### What is required
Lines with "Attack" in them are to be located in the listing below and copied.

Material provided below:

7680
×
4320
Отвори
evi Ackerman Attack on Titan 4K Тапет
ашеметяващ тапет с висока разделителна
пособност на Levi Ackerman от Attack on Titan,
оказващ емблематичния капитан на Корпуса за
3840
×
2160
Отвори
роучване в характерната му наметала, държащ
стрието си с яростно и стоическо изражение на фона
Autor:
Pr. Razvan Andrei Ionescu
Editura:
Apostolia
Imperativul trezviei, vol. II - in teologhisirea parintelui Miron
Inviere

End of Material provided.
Material provided below:

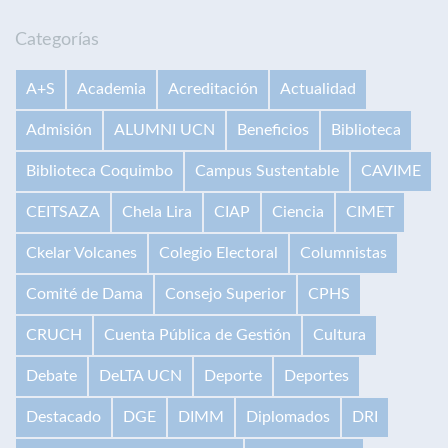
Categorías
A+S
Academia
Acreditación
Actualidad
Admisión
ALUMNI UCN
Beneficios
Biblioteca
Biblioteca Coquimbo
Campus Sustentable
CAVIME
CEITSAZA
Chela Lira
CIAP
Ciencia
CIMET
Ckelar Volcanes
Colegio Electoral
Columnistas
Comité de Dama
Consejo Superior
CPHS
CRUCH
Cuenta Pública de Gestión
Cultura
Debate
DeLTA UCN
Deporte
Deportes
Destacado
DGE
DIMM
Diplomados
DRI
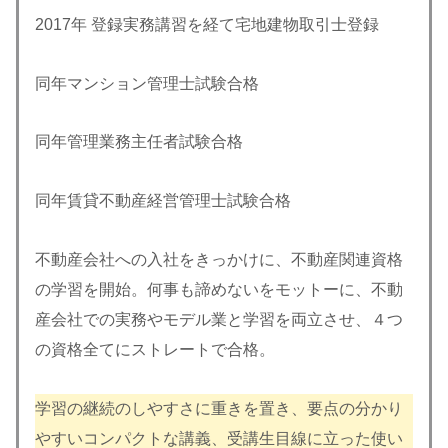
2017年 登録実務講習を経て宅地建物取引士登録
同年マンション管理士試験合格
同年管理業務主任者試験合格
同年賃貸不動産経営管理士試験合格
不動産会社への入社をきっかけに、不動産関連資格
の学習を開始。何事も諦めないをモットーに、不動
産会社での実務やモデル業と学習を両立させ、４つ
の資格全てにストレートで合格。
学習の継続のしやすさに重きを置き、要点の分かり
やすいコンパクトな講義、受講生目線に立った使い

End of Material provided.
Material provided below:

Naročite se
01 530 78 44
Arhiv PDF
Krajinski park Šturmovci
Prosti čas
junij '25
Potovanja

End of Material provided.

### Result of the exercise
evi Ackerman Attack on Titan 4K Тапет
пособност на Levi Ackerman от Attack on Titan,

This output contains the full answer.